MovieBeam Delivers On-Demand Movies In HD

Earlier this week the video-on-demand movie service called MovieBeam was reborn, and will offer movies from six major Hollywood studios in standard definition, and high definition movies from Warner Bros. and Disney. According to MovieBeam, Disney, Miramax, and Touchstone titles will be available day and date with the DVD release, while movies from other studios will conform to a 30-45 day window between DVD release and on-demand availability. Although MovieBeam has specified that around 10% of its titles will be in HD, there is no word yet as to whether the day and date titles specifically will be in HD.

The MovieBeam system uses over-the-air datacasting. Customers buy a MovieBeam set-top box with a 160GB hard drive in it and a small indoor antenna. Movies are “datacast” over-the-air and recorded on and played back from the hard drive. The MovieBeam hardware costs $250 and carries a $50 rebate. There is a one-time $29 activation fee, and rentals, which offer unlimited viewing over a 24-hour period, range from $1.99-$4.99.

MovieBeam will have around 100 titles available at any given time, and about ten new titles each week. Standard definition new release movies will be $3.99, and HD movies $4.99. Standard def catalog titles will be $1.99, and HD catalog titles will rent for $2.99. It remains unclear at this time if the standard definition content will be 16:9 with 5.1-channel digital sound or 4:3.

**Data for review:**
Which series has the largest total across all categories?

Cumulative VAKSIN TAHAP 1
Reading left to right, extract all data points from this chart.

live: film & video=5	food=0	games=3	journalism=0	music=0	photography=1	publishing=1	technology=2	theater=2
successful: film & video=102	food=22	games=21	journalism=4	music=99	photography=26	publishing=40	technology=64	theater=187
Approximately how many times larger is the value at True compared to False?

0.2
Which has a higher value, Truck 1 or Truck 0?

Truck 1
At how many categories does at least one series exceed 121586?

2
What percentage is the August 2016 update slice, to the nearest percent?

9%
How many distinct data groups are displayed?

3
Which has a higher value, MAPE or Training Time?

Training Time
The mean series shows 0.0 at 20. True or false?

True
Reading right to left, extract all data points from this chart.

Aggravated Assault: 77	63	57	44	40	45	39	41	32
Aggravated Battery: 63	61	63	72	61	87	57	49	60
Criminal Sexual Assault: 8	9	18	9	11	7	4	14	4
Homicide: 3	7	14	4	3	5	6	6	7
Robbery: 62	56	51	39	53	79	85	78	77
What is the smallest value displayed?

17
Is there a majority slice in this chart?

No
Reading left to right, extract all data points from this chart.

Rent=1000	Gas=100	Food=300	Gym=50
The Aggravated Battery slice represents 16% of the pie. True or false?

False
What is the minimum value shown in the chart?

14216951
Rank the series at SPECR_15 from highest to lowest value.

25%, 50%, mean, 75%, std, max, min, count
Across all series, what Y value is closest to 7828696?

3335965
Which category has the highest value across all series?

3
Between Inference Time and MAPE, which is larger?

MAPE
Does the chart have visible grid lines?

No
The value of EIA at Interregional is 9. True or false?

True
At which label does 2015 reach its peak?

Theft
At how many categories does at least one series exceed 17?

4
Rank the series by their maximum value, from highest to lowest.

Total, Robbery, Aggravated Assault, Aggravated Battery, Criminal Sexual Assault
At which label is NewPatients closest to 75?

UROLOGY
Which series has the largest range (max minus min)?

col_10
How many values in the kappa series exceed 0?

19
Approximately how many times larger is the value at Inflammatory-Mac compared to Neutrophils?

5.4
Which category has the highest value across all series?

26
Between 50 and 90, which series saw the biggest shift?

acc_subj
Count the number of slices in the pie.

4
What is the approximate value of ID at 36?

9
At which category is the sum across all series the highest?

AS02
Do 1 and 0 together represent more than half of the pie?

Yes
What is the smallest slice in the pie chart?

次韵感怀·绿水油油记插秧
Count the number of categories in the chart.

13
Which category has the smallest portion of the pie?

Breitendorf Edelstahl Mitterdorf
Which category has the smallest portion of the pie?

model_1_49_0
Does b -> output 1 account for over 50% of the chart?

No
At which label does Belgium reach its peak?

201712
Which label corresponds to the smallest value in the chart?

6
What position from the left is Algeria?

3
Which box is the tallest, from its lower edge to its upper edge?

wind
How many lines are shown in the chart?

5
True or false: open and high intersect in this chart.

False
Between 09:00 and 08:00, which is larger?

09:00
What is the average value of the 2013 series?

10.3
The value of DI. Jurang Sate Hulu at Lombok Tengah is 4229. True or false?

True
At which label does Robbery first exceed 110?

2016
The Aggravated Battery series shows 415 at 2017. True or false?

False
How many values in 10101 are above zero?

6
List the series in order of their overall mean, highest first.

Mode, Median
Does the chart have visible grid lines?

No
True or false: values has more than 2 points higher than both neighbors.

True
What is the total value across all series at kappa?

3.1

**Your assignment:**
Write out, word for word, the part of the MovieBeam article that opens with the words containing "The MovieBeam system" and closes with "sound or 4:3.". The material has no connection to the article about MovieBeam.

**Exercise solution:**
The MovieBeam system uses over-the-air datacasting. Customers buy a MovieBeam set-top box with a 160GB hard drive in it and a small indoor antenna. Movies are “datacast” over-the-air and recorded on and played back from the hard drive. The MovieBeam hardware costs $250 and carries a $50 rebate. There is a one-time $29 activation fee, and rentals, which offer unlimited viewing over a 24-hour period, range from $1.99-$4.99.

MovieBeam will have around 100 titles available at any given time, and about ten new titles each week. Standard definition new release movies will be $3.99, and HD movies $4.99. Standard def catalog titles will be $1.99, and HD catalog titles will rent for $2.99. It remains unclear at this time if the standard definition content will be 16:9 with 5.1-channel digital sound or 4:3.